Given data:
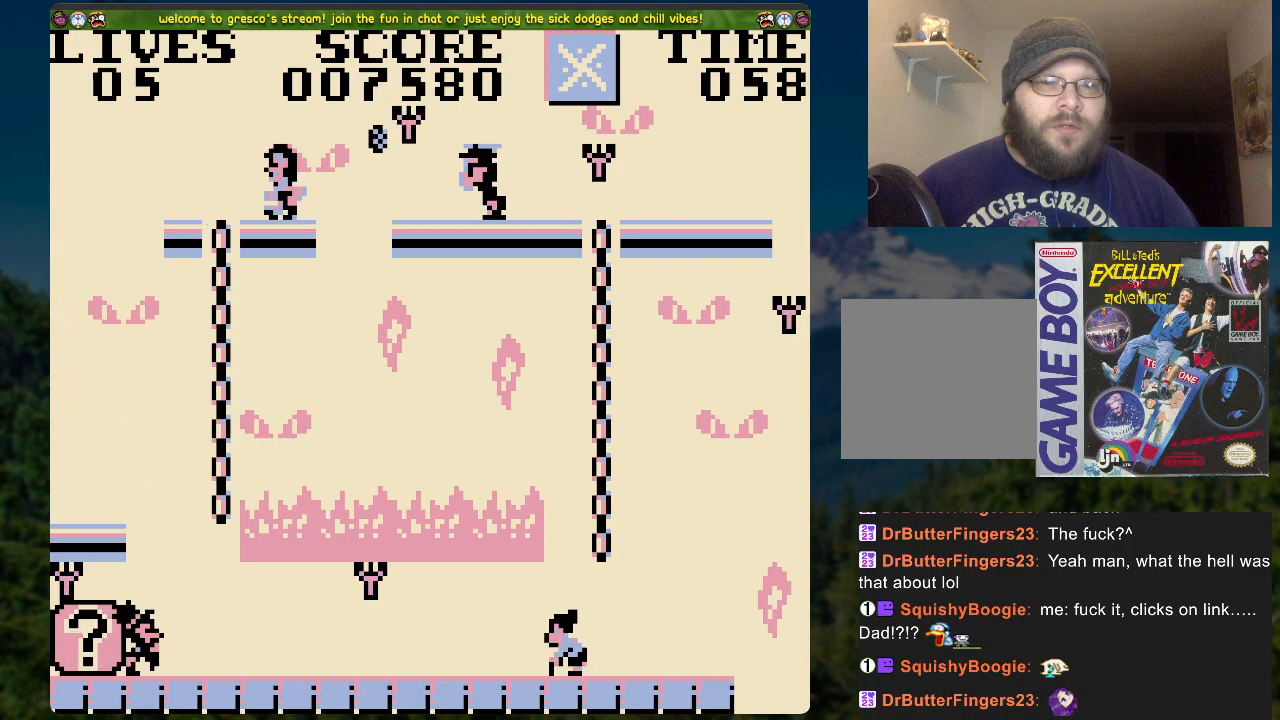
{"buttons": [], "left_stick": "center", "right_stick": "center", "events": [[284, "DPAD_RIGHT", "down"], [385, "DPAD_RIGHT", "up"]]}
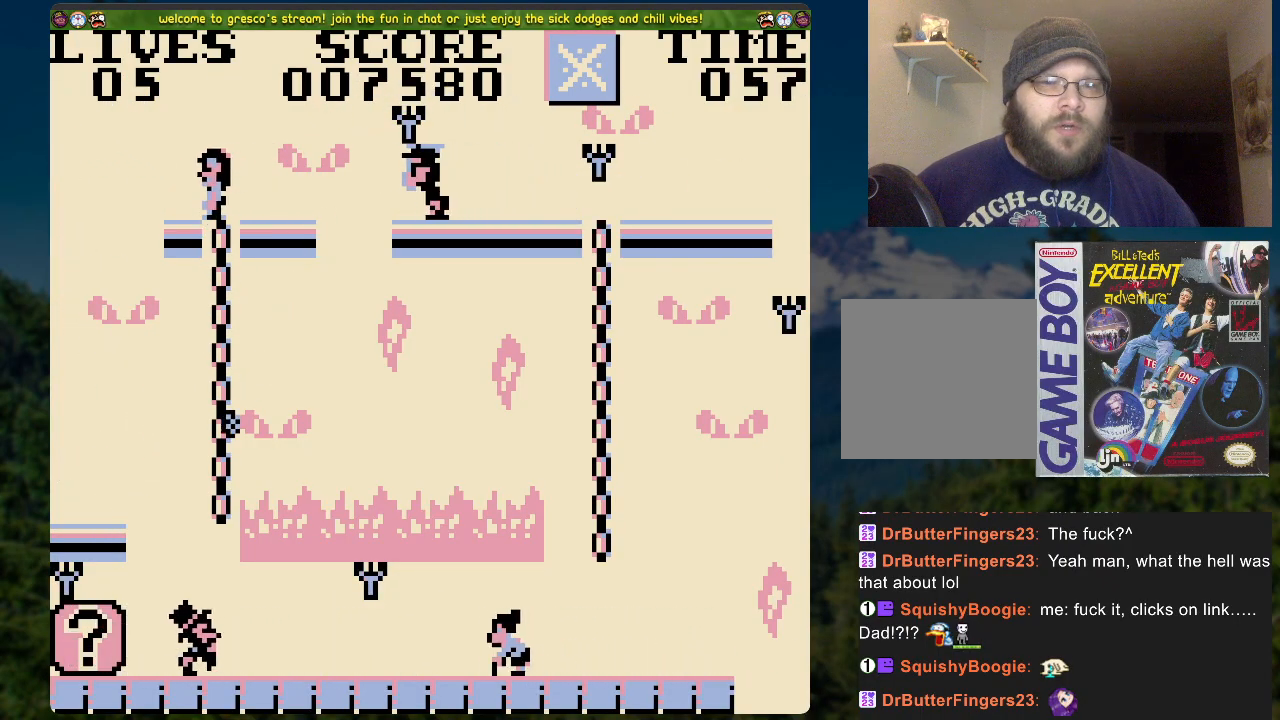
{"buttons": [], "left_stick": "center", "right_stick": "center", "events": [[217, "DPAD_LEFT", "down"], [402, "DPAD_LEFT", "up"]]}
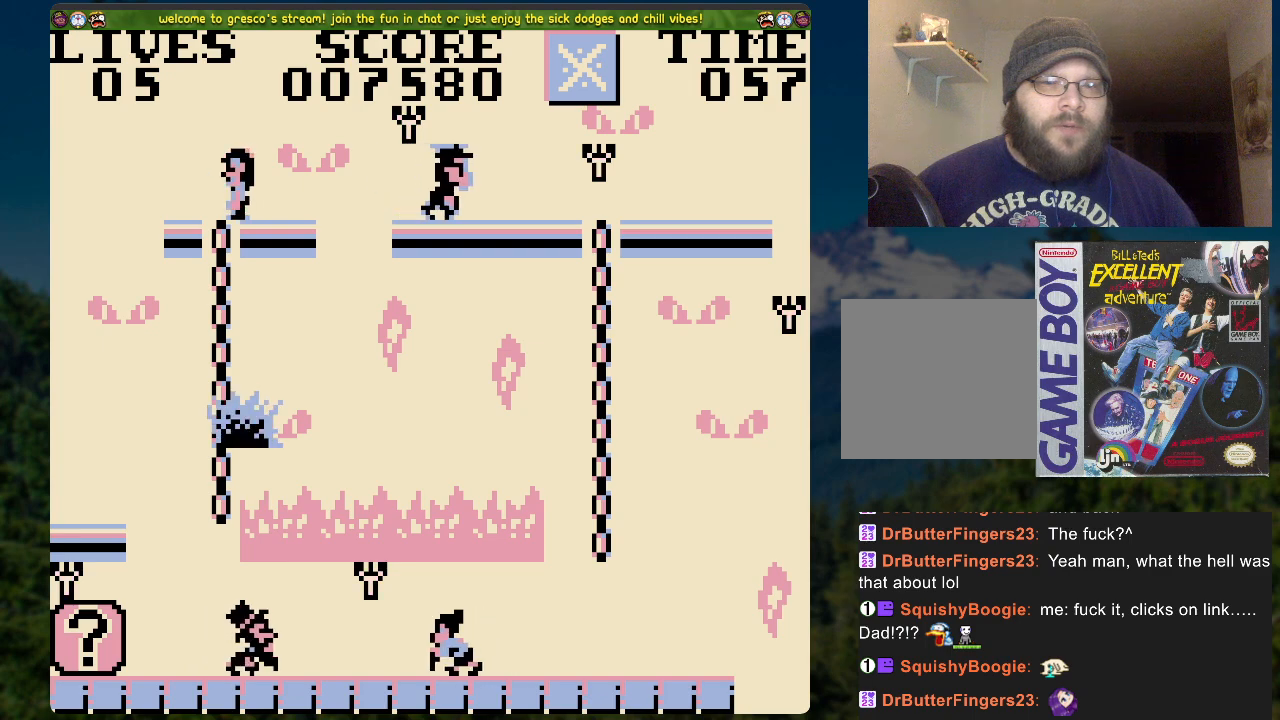
{"buttons": ["A", "DPAD_RIGHT"], "left_stick": "center", "right_stick": "center", "events": [[33, "DPAD_RIGHT", "down"], [251, "A", "down"]]}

Task goal:
Could you print the listing above exactly, without the pictures?

Result for this task:
{"buttons": [], "left_stick": "center", "right_stick": "center", "events": [[284, "DPAD_RIGHT", "down"], [385, "DPAD_RIGHT", "up"]]}
{"buttons": [], "left_stick": "center", "right_stick": "center", "events": [[217, "DPAD_LEFT", "down"], [402, "DPAD_LEFT", "up"]]}
{"buttons": ["A", "DPAD_RIGHT"], "left_stick": "center", "right_stick": "center", "events": [[33, "DPAD_RIGHT", "down"], [251, "A", "down"]]}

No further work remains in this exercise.